In classical (meaning not quantum) relativity, a wormhole is a tunnel through space with a black hole at either end. It can connect any two regions of space to one another, but you can’t go through it because nothing can escape a black hole. “You can’t ever travel through the wormhole. You fall in, and you get stuck in the interior and you can never go out the other side,” says Don Marolf, an astrophysicist at the University of California, Santa Barbara.

From the outside, a classical wormhole would just look like two black holes at separate locations in space-time. And even its inside, called the throat, would look pretty much like the inside of a black hole. That means they’d be essentially impossible to spot. “In classical relativity, wormholes are extremely hard to observe in any context even if you’re willing to jump into a black hole,” says Marolf. A simulated image of a black hole – or the opening to a classical wormhole – is pictured above.

But classical relativity isn’t quite right. The universe is, in fact, quantum, and quantum effects change things. When it comes to wormholes, that change comes in the form of negative energy – which has all the opposite properties of regular energy. It’s been demonstrated that very small amounts of this negative energy can be formed through quantum effects, and if there’s enough of it in a wormhole, it could in theory prop the throat open to make the wormhole traversable. This sort of wormhole wouldn’t have a black hole at either end – each opening to the throat would probably look a lot like the surrounding space.

“If [traversable wormholes] were to be macroscopic, they would only exist in fairly exotic theories of physics – they require all kinds of novel fundamental fields to exist that we haven’t detected in our universe,” says Marolf. “We haven’t ruled them out, but we certainly don’t have any evidence that they’re there.”

The most common question that I get asked about wormholes is whether they would enable faster-than-light travel – after all, they do provide a shortcut between two spots in space. Unfortunately, the answer is no. This is because of a relativistic effect called gravitational time dilation. If you’ve seen the movie Interstellar, you’ve seen how this might play out: close to an object with an extreme gravitational field, time passes slower.

So if you jumped into a wormhole, you would appear to an outside observer to move through it in slow motion, and you wouldn’t be able to get to the other side any faster than a beam of light travelling outside the wormhole from end to end. From your perspective, it would seem like you were accelerating rapidly towards the centre of the wormhole’s throat, but no matter how fast you felt like you were moving, you’d still lose the race every time.

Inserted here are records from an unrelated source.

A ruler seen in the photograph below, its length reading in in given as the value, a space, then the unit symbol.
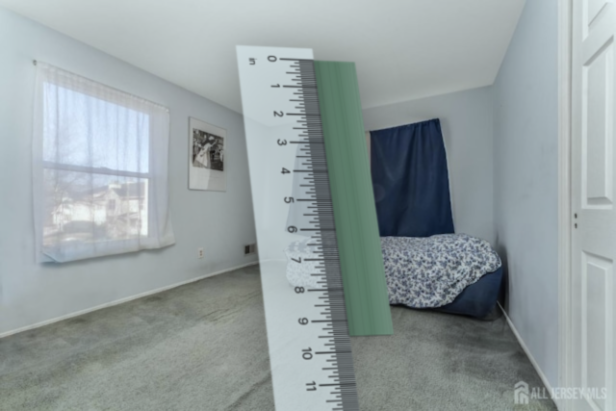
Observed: 9.5 in
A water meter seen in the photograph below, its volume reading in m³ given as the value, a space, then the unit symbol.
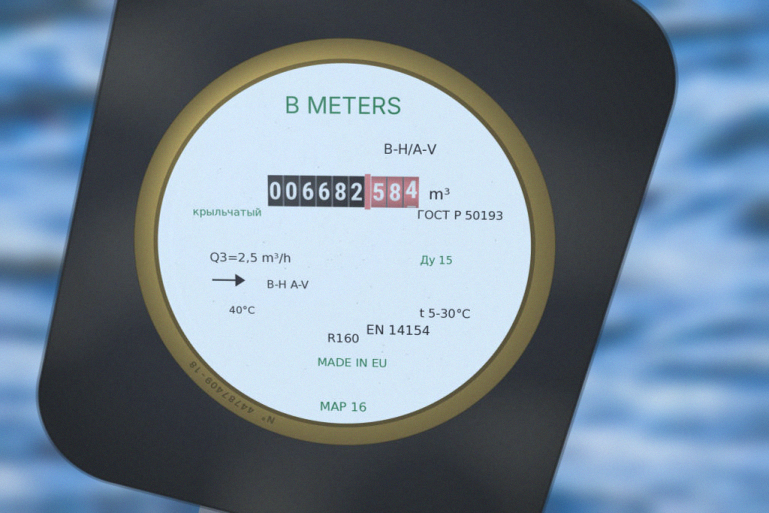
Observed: 6682.584 m³
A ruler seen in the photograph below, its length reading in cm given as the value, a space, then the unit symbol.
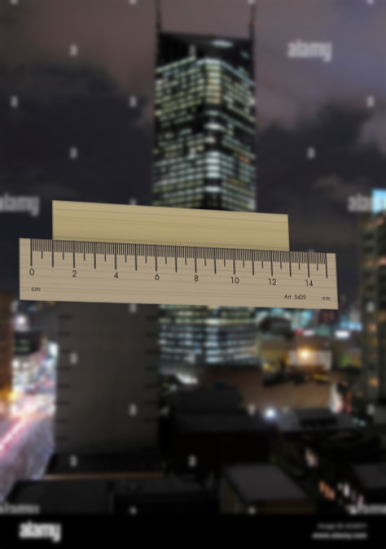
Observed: 12 cm
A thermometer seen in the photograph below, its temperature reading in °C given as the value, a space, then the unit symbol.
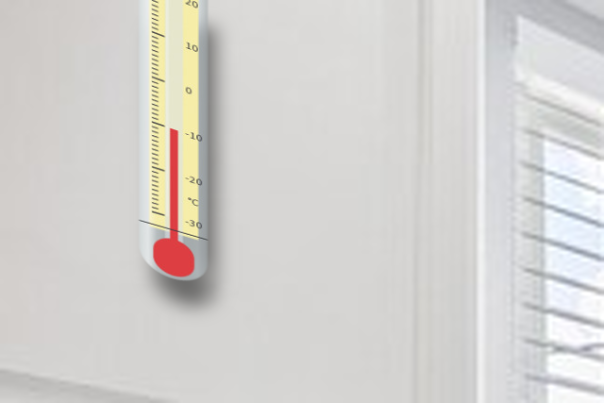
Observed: -10 °C
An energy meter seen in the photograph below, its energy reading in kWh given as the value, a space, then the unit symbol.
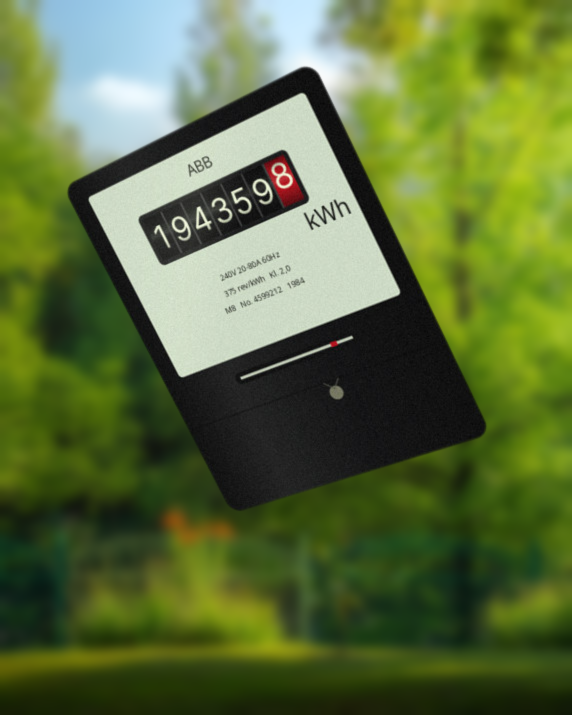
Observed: 194359.8 kWh
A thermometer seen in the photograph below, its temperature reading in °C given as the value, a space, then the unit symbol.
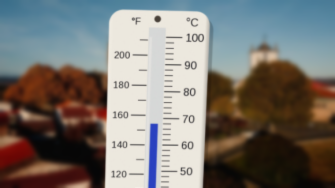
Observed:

The powerful gravity within a wormhole would be a problem in a few other ways, too. For one, anything else that fell into the wormhole – even a photon of light – would quickly get boosted to such high energies that if it hit you on your way through it would probably kill you immediately.

For another, traversable wormholes are expected to be extremely unstable, and even something as small as those high-energy photons could ruin the whole thing. “If this is even a sizeable wormhole, and some itty-bitty photon wanders into it, the photon gains more energy as it falls in and speeds up, and by the time it gets to the middle this photon has this enormous energy, and it overwhelms the negative energy holding the wormhole open and it collapses,” says Marolf. “That’s kind of a problem if you want to see the wormhole – even the act of trying to illuminate the wormhole with a flashlight destroys it.”

There are some ideas for how we might be able to detect a traversable wormhole, if they exist. They could change the polarisation of the light around them, although we’d have to be up close or have extremely powerful telescopes to detect that. They could also stretch the light coming from objects behind them in ways that are subtly different from regular black holes, but there would have to be a fairly high number of them for us to be able to detect that. There are two sides to that coin: we probably won’t actually detect any wormholes anytime soon… but our lack of a detection also doesn’t disprove their existence. They could be out there.